With the Northwest's grocery shelves now his for the taking, Thomas is having to turn away requests from some of the biggest retailers in the country, and Brew Dr.'s money-making potential is limited only by the company's own capacity to brew more kombucha.

"If we had the product, we could sell $100,000 worth in a month. Maybe even beyond," he says.

"Give us about two months, and we'll be able to satisfy the entire demand of Oregon and Washington." He pauses to reconsider for a second, taking a long, slow swig of his brew. "Yeah, two to three months. I'm always an optimist."

The Kombucha Taste Test

IMAGES: Kelly Clarke

We gathered kombucha virgins and devotees alike from around the WW office to taste-test some of the finest fermented fizzy tea Portland has to offer.

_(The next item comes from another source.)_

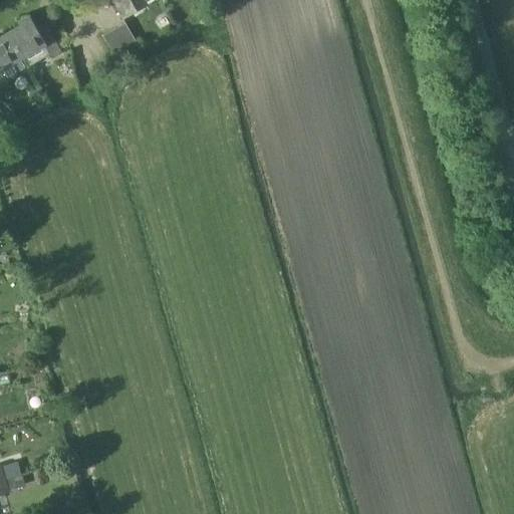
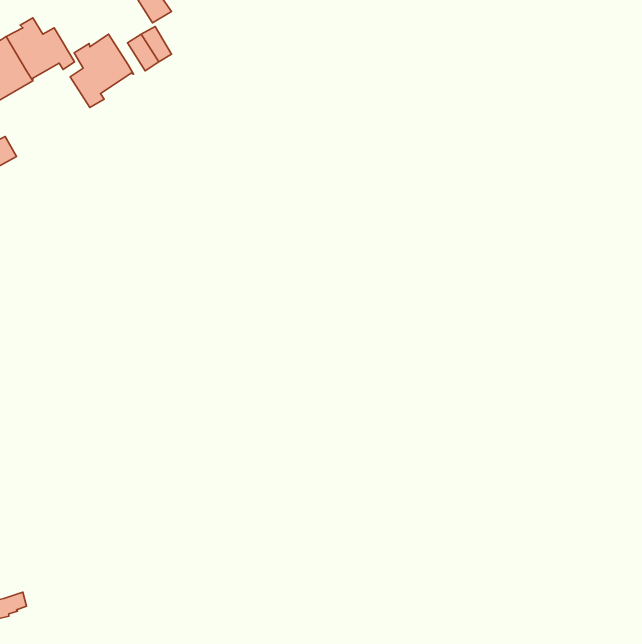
building: none -> [70,34,134,107]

In the name of investigative journalism, I also brewed my own, which was christened "Ruth's 'Buch Hooch." Our resident kombucha expert, Manager of Information Systems Brian Panganiban (right), also rated the size and appearance of the kombucha bacteria blob evident in each bottle. —Ruth Brown

Oregon Kombucha Pear Ginger
This was the most tart and least sweet of the kombuchas we tried. Some found it a bit weak and no one was able to discern either pear or ginger flavors, although one kombucha first-timer looked like she'd been hit in the face with it. "Whoa…kombucha!" she offered. "I didn't hate it!"
Blob: A man o' war mass with a couple of flecks of dark SCOBY.

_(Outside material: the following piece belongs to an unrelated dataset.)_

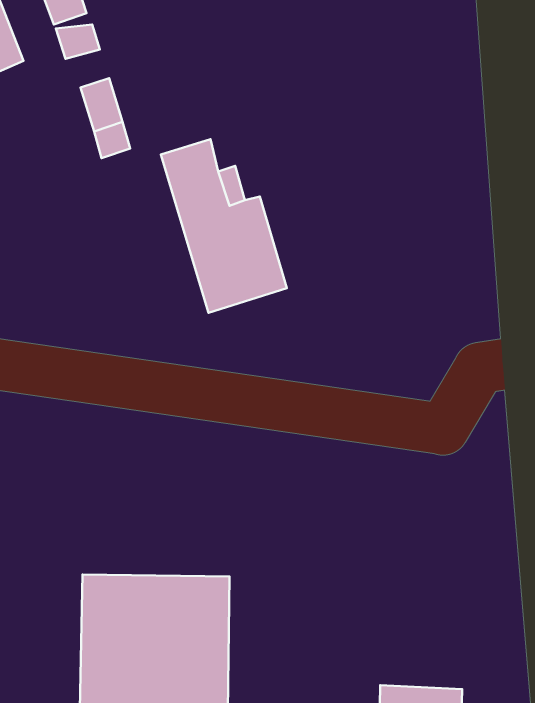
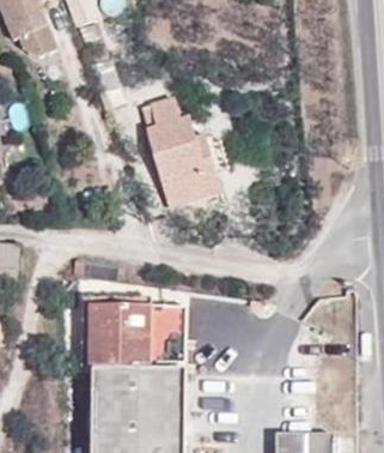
building: none -> [87,304,184,367]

Oregon Kombucha Strawberry Green
This was far sweeter and more flavored than the company's other drink, and was much more enthusiastically received. Several tasters thought it was similar to juice.
Blob: A dime-sized loogie.

Kombucha Wonder Drink
This drink divided the room. Kombucha fans thought it tasted "artificial," but some newcomers enjoyed the less-potent flavor—if not the smell. "It smells like hot-dog water," noted one drinker.
Blob: None.

Brew Dr. Kombucha White Rose
"It smells the worst, but it tastes the best," said one taster, and most agreed. This drink was strong, but refreshing, and had the most distinctly "kombucha" flavor of all the brands. "Light, floral—makes me yearn for a glass of wine," said one of the first-time tasters.
Blob: Just cloudy.

Herbucha Uplifting
This was fizzier than the other drinks and tasters enjoyed the herbal, ginger notes, but most found it a bit weak.
Blob: Multiple boogers.

Ruth's 'Buch Hooch
My own creation was surprisingly well received, perhaps because it didn't seem to have fermented very much and tasted mostly like sweet tea. Several of the newcomers nominated this as their favorite—as one taster put it: "It doesn't taste like kombucha."
Blob: None, but you should see the giant alien SCOBY blob currently infesting my kitchen.